L’Umbria si conferma una regione fortemente connessa: secondo i dati più recenti del report Cittadini e ICT 2024 pubblicato da Istat e Regione Umbria, circa l’82,8 per cento della popolazione sopra i sei anni ha utilizzato internet negli ultimi tre mesi, una quota in linea con la media del Centro Italia.
Tra i residenti tra i 16 e i 74 anni, quasi la metà possiede competenze digitali almeno di base, con una quota più ridotta di utenti avanzati. La differenza maggiore si registra tra giovani e over 65: i primi navigano quotidianamente, utilizzano social e piattaforme di messaggistica istantanea, mentre gli anziani rimangono più isolati dalla rete. In generale, il mobile domina l’accesso a internet, con smartphone utilizzati quasi universalmente dagli utenti umbri.
I social network rappresentano un ambito ormai centrale. Tra i giovani umbri tra i 14 e i 20 anni, la quasi totalità possiede un profilo su almeno una piattaforma, con Instagram, TikTok e Facebook in cima alle preferenze. L’uso quotidiano di social media e app di messaggistica è diffuso, e cresce anche la partecipazione ad attività culturali e informative tramite canali digitali, che diventano strumenti di conoscenza e intrattenimento insieme.
Un quadro più dettagliato emerge dai dati aggiornati della XVI edizione dell’Atlante dell’infanzia a rischio di Save the Children (2025), che fotografa la relazione dei giovani con il digitale. In Umbria, il 79,4 per cento degli adolescenti tra i 6 e i 17 anni si connette a internet ogni giorno, mentre il 73 per cento utilizza quotidianamente lo smartphone. La frequentazione dei social e l’accesso alle informazioni online costituiscono ormai un’abitudine consolidata, con implicazioni importanti per l’educazione, la socialità e la salute emotiva dei ragazzi.
L’Atlante evidenzia anche aspetti nuovi e in rapida evoluzione: quasi il 42 per cento degli adolescenti italiani ha dichiarato di rivolgersi a strumenti di intelligenza artificiale per ricevere consigli personali o aiuto in momenti di difficoltà.

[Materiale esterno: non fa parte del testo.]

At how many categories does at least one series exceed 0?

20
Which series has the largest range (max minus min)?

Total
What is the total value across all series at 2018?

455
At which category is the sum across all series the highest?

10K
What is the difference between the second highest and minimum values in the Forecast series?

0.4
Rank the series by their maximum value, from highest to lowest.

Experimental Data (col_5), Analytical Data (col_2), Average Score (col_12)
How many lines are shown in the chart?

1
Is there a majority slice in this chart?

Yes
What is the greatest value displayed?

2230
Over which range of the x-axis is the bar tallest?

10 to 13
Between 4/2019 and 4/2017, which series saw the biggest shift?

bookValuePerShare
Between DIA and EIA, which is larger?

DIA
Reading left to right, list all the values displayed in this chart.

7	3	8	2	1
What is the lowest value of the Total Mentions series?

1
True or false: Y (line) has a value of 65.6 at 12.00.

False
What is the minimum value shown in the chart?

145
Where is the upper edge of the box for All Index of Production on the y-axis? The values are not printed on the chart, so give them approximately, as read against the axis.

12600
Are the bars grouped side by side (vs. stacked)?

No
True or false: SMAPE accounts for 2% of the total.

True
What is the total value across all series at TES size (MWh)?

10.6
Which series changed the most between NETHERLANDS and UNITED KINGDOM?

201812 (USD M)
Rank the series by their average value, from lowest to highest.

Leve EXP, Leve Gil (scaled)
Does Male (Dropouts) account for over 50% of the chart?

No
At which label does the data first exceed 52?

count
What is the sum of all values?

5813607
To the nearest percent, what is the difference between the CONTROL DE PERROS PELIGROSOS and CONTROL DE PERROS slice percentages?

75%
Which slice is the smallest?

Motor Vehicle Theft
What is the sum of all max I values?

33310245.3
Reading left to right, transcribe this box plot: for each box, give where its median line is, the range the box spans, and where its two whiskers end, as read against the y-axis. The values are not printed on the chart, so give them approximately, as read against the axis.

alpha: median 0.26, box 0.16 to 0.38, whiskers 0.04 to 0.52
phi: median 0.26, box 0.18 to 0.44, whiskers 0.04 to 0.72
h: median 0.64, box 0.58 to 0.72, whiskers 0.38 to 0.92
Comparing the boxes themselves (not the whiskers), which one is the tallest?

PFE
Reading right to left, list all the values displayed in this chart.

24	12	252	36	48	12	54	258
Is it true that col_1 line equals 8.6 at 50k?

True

Sebbene i dati umbri specifici sull’uso dell’IA non siano disponibili, questo fenomeno riflette un trend nazionale che riguarda inevitabilmente anche i ragazzi umbri, già molto attivi nel digitale.
Sul fronte culturale e ricreativo, l’Atlante registra per l’Umbria dati significativi: il 45,8 per cento degli adolescenti legge libri al di fuori della scuola, il 43,9 per cento ha visitato mostre o musei e il 40,3 per cento siti storici o monumenti. La partecipazione ad attività teatrali o concerti è più contenuta (rispettivamente 32,1 e 38,2 per cento), mentre la pratica sportiva coinvolge la maggioranza dei giovani, con solo il 10,1 per cento che dichiara di non fare alcuna attività fisica.
L’insieme dei dati descrive un territorio dove internet e social sono strumenti quotidiani e centrali, soprattutto per le nuove generazioni, e dove le istituzioni e le scuole hanno un ruolo cruciale nel promuovere un uso consapevole e sicuro del digitale.